Le feu est sans doute le premier phénomène chimique dont l’homme ait acquis la maîtrise. Les arts du feu (céramique, verrerie, métallurgie, d’une part ; cuisson et distillation, d’autre part) se manifestent si tôt qu’on n’en saurait dater l’origine. Le fer, plus difficile à réduire et à couler que les métaux précieux et les bronzes, ne devient que vers l’an 1200 av. J.-C. un matériau courant (âge du fer), bien qu’il ait été connu plusieurs siècles auparavant. La tannerie, la teinture et une droguerie primitive sont d’autres activités chimiques préhistoriques. Et les procédés chimiques se multiplièrent tout au long de l’Antiquité. Comme l’écrit Bernal : « Que nous n’ayons pas d’ouvrages anciens de théorie chimique ne signifie pas que celle-ci n’existait pas... Les anciens chimistes, de par leurs produits, avaient connaissance des principes généraux d’oxydation et de réduction... Maîtriser tant de transformations surprenantes les conduisit à considérer que rien n’était impossible à leur art. Ce sain optimisme scientifique devait dégénérer plus tard en une superstition mystique, l’alchimie*. »

Dans sa tentative pour rationaliser l’immense diversité du monde sensible, la pensée grecque a dégagé (de 600 à 300 av. J.-C. environ) des idées fondamentales qui, à travers une longue et profonde évolution, se retrouvent dans la chimie moderne. Telles sont l’idée d’éléments, dont dérive, par l’intervention des qualités, la multiplicité des substances, et d’autre part l’idée d’unités ultimes irréductibles, les atomes, sous-jacentes, par leur forme et leurs mouvements dans le vide, à toute matière sensible.

La doctrine des éléments et des qualités est surtout connue sous sa forme aristotélicienne. Quatre éléments, terre, eau, air, feu, combinent deux à deux, sur une matière fondamentale, quatre qualités deux à deux incompatibles : le chaud et le froid, le sec et l’humide (exemples :
sec + chaud → air ;
humide + froid → eau).

Passant au Moyen-Orient, les doctrines grecques, avec les techniques diverses et les religions orientales, donnèrent naissance à l’alchimie primitive, à sa quête des transmutations et à ses formulations ésotériques.
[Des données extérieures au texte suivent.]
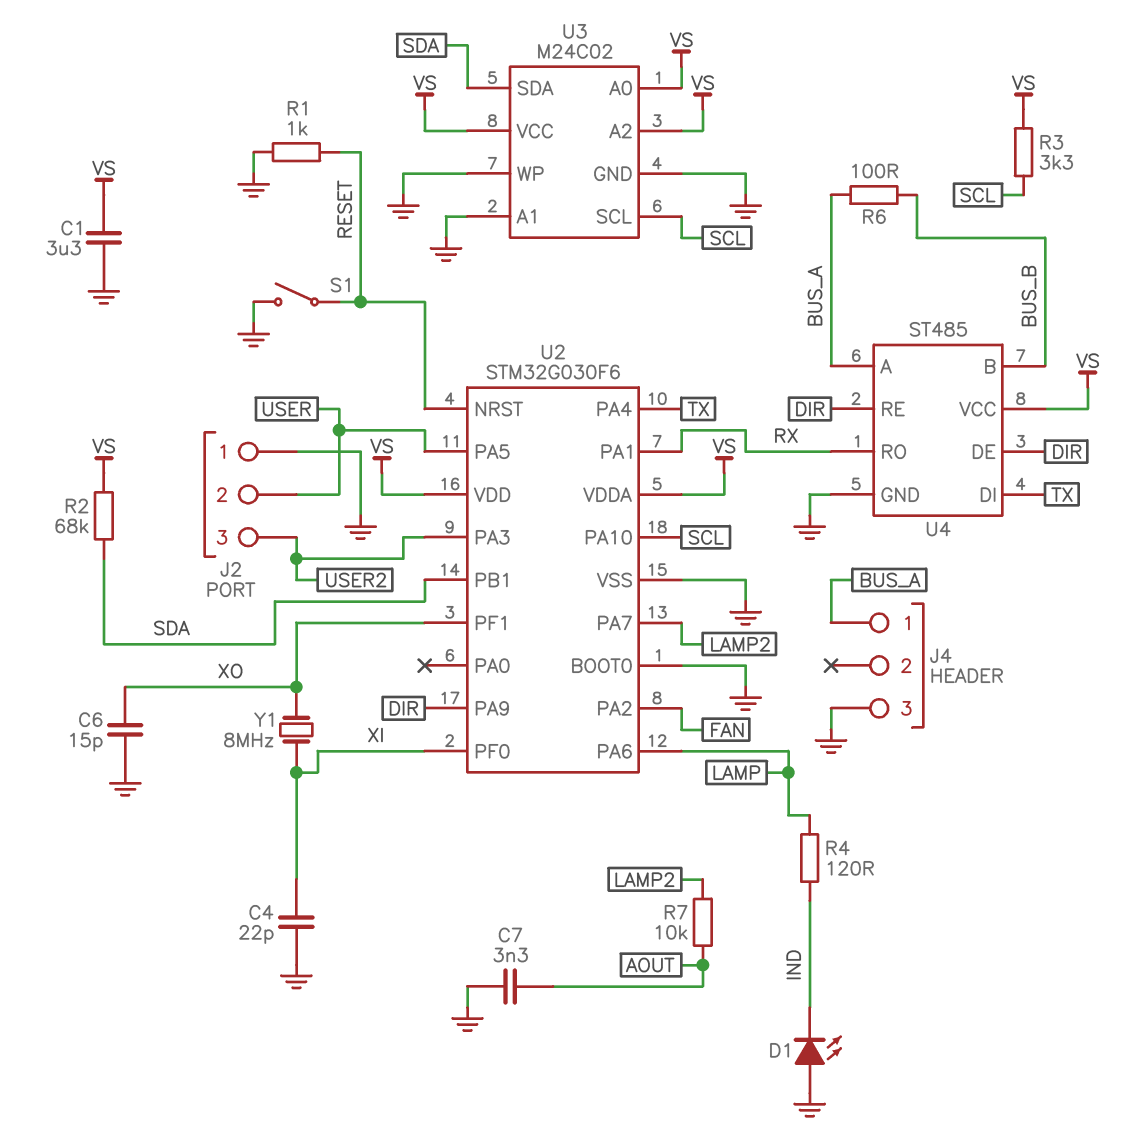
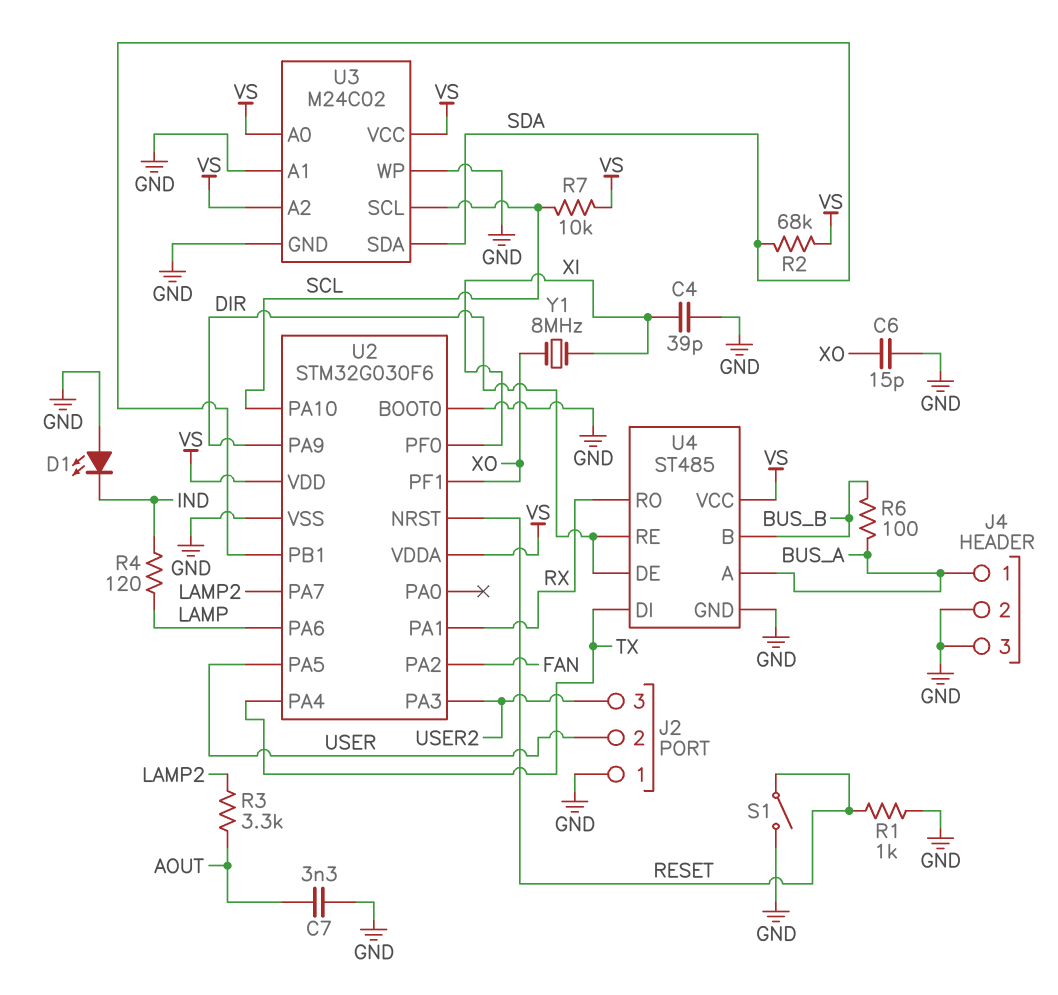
C1: 3.3uF (GND, VS) -> none
C4: 22pF (GND, XI) -> 39pF (GND, XI)
J4 pin 2: none -> GND
R3: 3.3k (SCL, VS) -> 3.3k (AOUT, LAMP2)
R7: 10k (AOUT, LAMP2) -> 10k (SCL, VS)

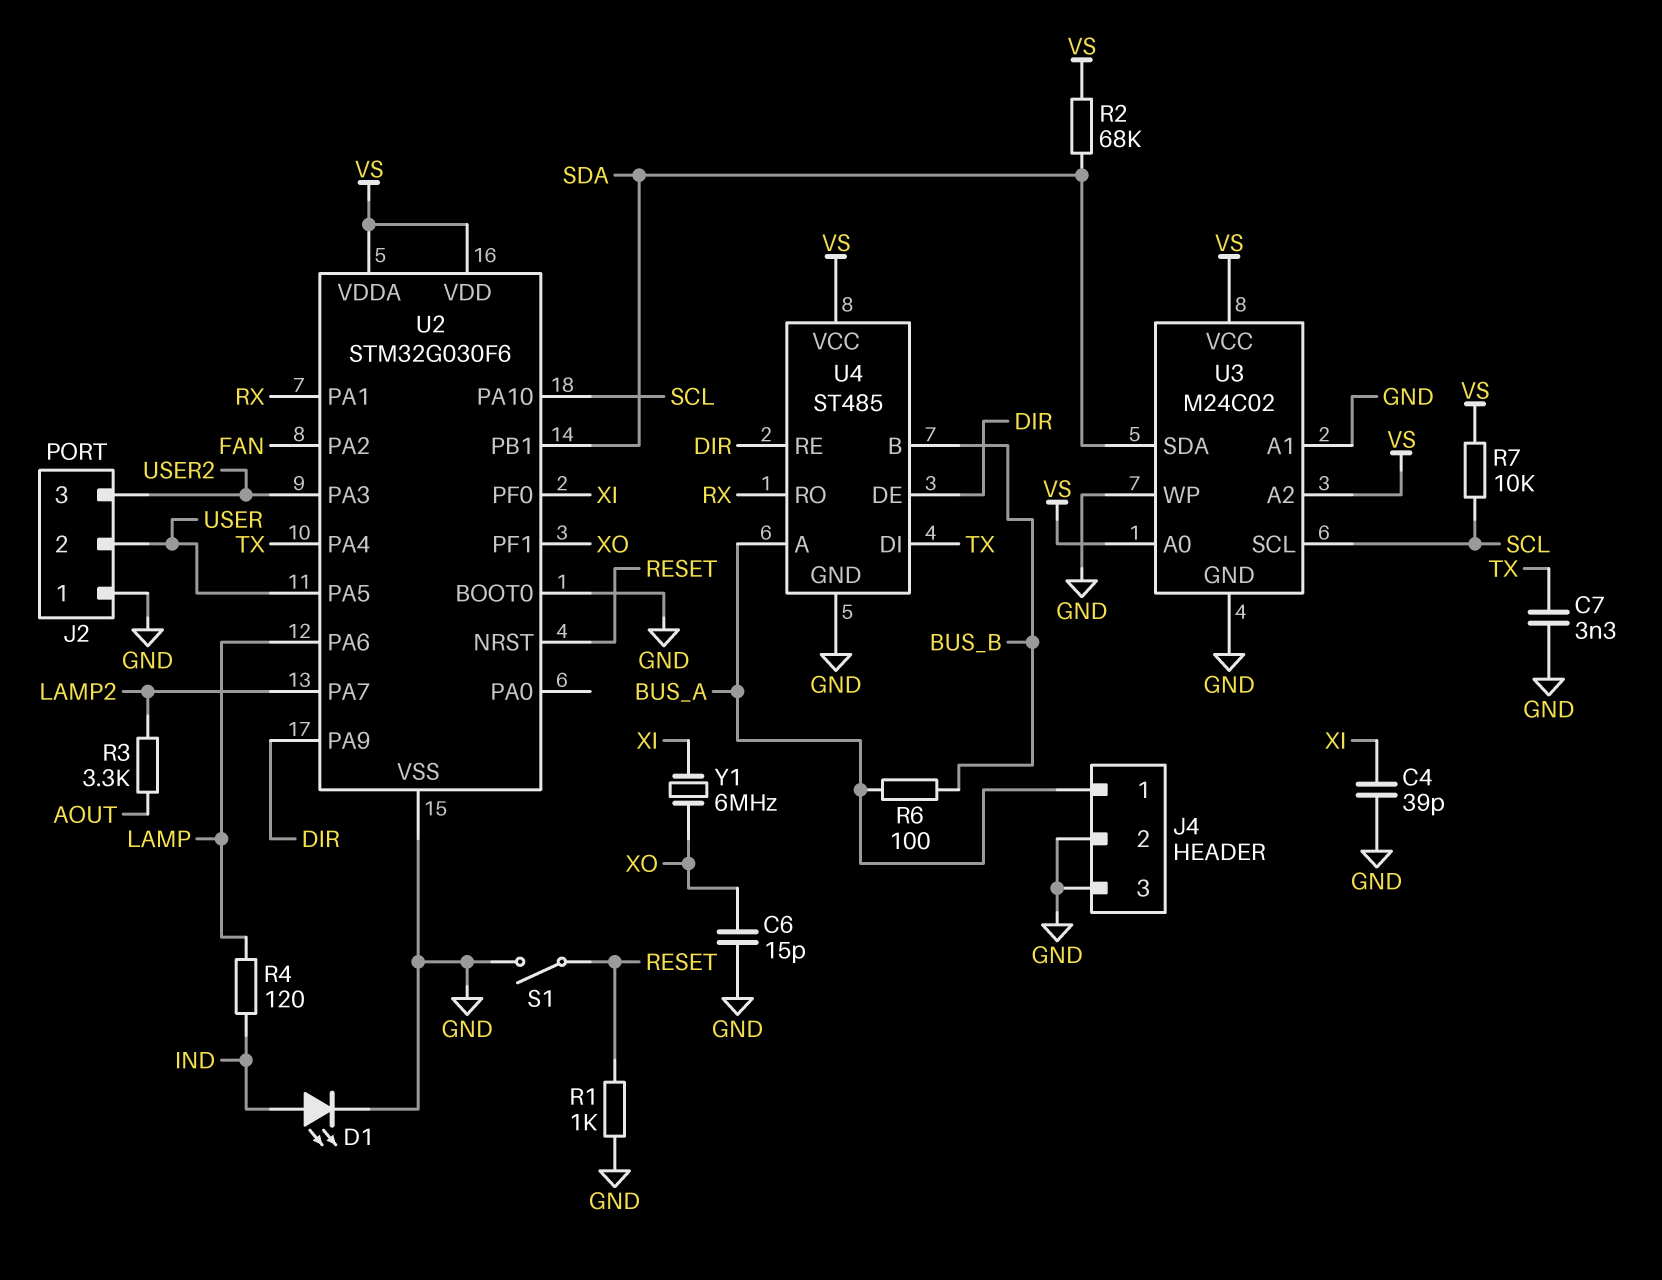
C7: 3.3nF (AOUT, GND) -> 3.3nF (GND, TX)
D1: LED (A GND, K IND) -> LED (A IND, K GND)
Y1: 8MHz (XI, XO) -> 6MHz (XI, XO)

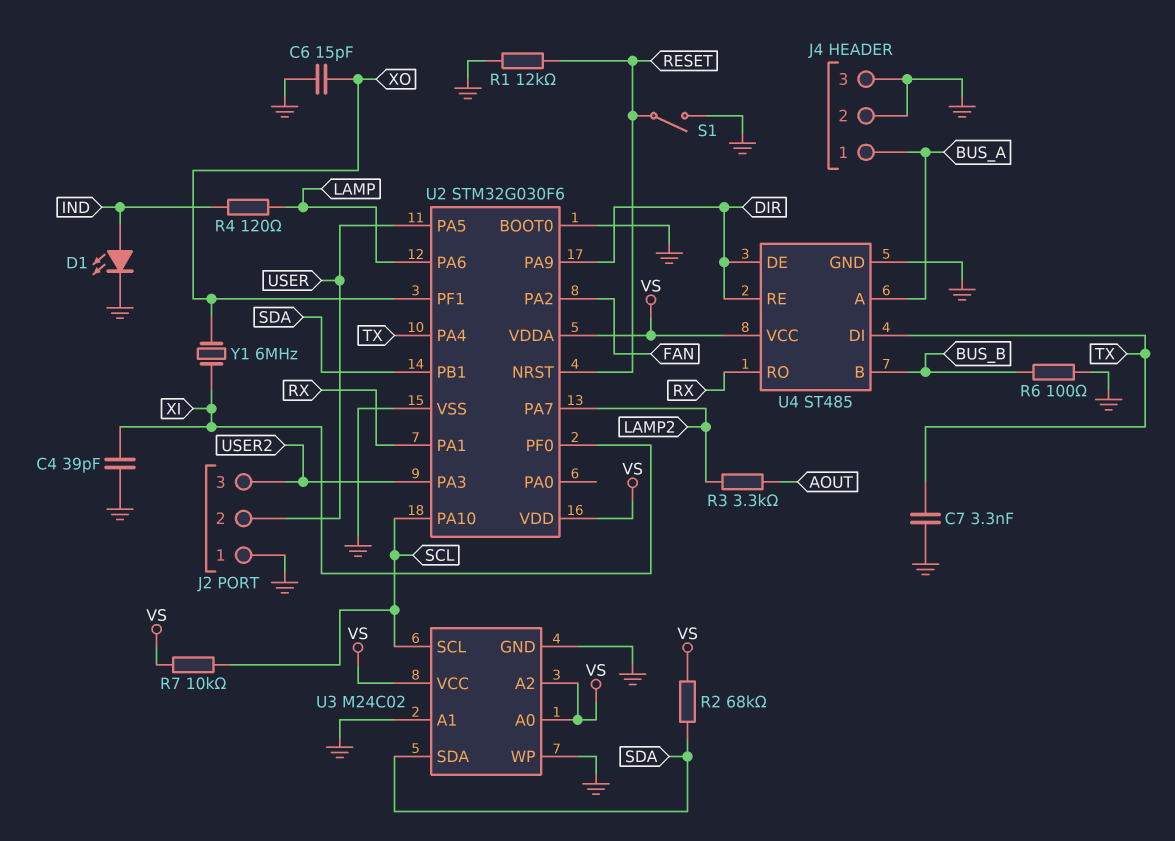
R1: 1k (GND, RESET) -> 12k (GND, RESET)
R6: 100 (BUS_A, BUS_B) -> 100 (BUS_B, GND)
Le grand progrès technique de cette période est sans doute la mise au point de l’alambic (vers 200).


L’aube des Temps modernes

La civilisation islamique développa un embryon d’industrie chimique (alun, « soude », nitre, sulfate de fer), découvrit le sel ammoniac, les alcalis caustiques, distingua la soude de la potasse, enrichit la pharmacopée. Tout cela dans l’ombre d’une pensée alchimique enrichie (sans doute par des apports d’origine chinoise) de deux nouveau « éléments », le soufre et le mercure (que l’on peut considérer comme l’embryon de la distinction entre métalloïdes et métaux). Mais cette science restait mystique et, croyant à la pierre philosophale et à l’élixir de longue vie, recherchait l’une et l’autre.